Bilmem anlatabildim mi Bayanlar ve Baylar?
‘Gerçekleştirmek’ fiilini rasgele kullanamazsınız, bir şeyi gerçekleştirmek için onun projesinin yapılmış olması, hazır olması gerekir, siz de o projeyi ‘gerçekleştirerek’ ‘o şeyi’ yaparsınız. Gerçekleştirmek eyleminin geçiş yönü tasarıdır, projedir; yapmak eyleminde ise yaptığınız nesneye yöneliktir.
Bilmem anlatabildim mi Bayanlar ve Baylar?” (Hürriyet, 17.03.2002)
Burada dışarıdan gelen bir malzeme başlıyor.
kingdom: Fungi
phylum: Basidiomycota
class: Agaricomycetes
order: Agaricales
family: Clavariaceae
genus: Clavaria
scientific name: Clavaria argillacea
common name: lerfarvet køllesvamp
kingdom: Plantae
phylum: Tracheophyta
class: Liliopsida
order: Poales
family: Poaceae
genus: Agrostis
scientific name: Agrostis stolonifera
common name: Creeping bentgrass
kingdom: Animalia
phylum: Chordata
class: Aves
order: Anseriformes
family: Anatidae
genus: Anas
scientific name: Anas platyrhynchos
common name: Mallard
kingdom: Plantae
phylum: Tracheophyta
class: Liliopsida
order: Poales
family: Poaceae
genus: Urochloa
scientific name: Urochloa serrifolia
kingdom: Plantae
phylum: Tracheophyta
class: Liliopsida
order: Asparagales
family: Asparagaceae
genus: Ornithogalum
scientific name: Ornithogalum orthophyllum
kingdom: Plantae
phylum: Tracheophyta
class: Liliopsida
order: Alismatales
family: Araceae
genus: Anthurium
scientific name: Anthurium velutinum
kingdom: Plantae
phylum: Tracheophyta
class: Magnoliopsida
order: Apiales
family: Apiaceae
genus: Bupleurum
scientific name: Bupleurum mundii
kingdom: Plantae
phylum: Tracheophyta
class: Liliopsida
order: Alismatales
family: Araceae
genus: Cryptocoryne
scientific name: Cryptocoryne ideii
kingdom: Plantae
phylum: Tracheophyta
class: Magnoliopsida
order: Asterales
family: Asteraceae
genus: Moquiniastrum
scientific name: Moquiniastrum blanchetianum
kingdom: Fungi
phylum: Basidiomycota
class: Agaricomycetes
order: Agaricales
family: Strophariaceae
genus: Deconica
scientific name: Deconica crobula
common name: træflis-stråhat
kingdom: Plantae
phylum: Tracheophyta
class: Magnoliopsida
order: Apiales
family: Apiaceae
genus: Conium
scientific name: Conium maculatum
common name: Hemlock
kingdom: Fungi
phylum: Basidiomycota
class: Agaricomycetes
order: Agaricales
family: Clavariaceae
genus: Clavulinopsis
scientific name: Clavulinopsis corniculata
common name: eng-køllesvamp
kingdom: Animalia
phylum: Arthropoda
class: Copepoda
Eskisi kadar sık kullanılmamakla birlikte ‘gerçekleştirmek’ fiilinin yanlış kullanımına bugün de devam ediyoruz. Ancak Özdemir İnce’nin bu yazısını bana hatırlatan, son yıllarda dilin yine bir başka yanlış kullanımı oldu. ‘Emin olmak’ bileşik fiilinden söz ediyorum. İlk kez yabancı kaynaklı bir çocuk çizgi filminde rastladığım bu yanlış kullanım kulağımı tırmaladı. İlk aklıma gelen bunun da Özdemir İnce’nin deyişiyle “dil cahili bir çevirmen”in eseri olabileceğiydi. Orada kalır diye umdum ama öyle olmadı. Gün geçtikçe o da ‘gerçekleştirmek’ fiili gibi yaygınlaştı, yerleşti ve hiç beklemediğim kişilerin yazılarında, konuşmalarında dahi yer almaya başladı. Artık ‘bir şeyden’ emin olmuyoruz, ‘bir şeye’ emin oluyoruz. Oysa doğru kullanım “-den emin olmak”tır, “-e emin olmak” değildir. Mesela, “Onun bunu yapacağından emindim” denir, “Onun bunu yapacağına emindim” denmez.
İnsanın dili kimliğidir, varoluşudur. Diliniz yoksa siz de yoksunuz.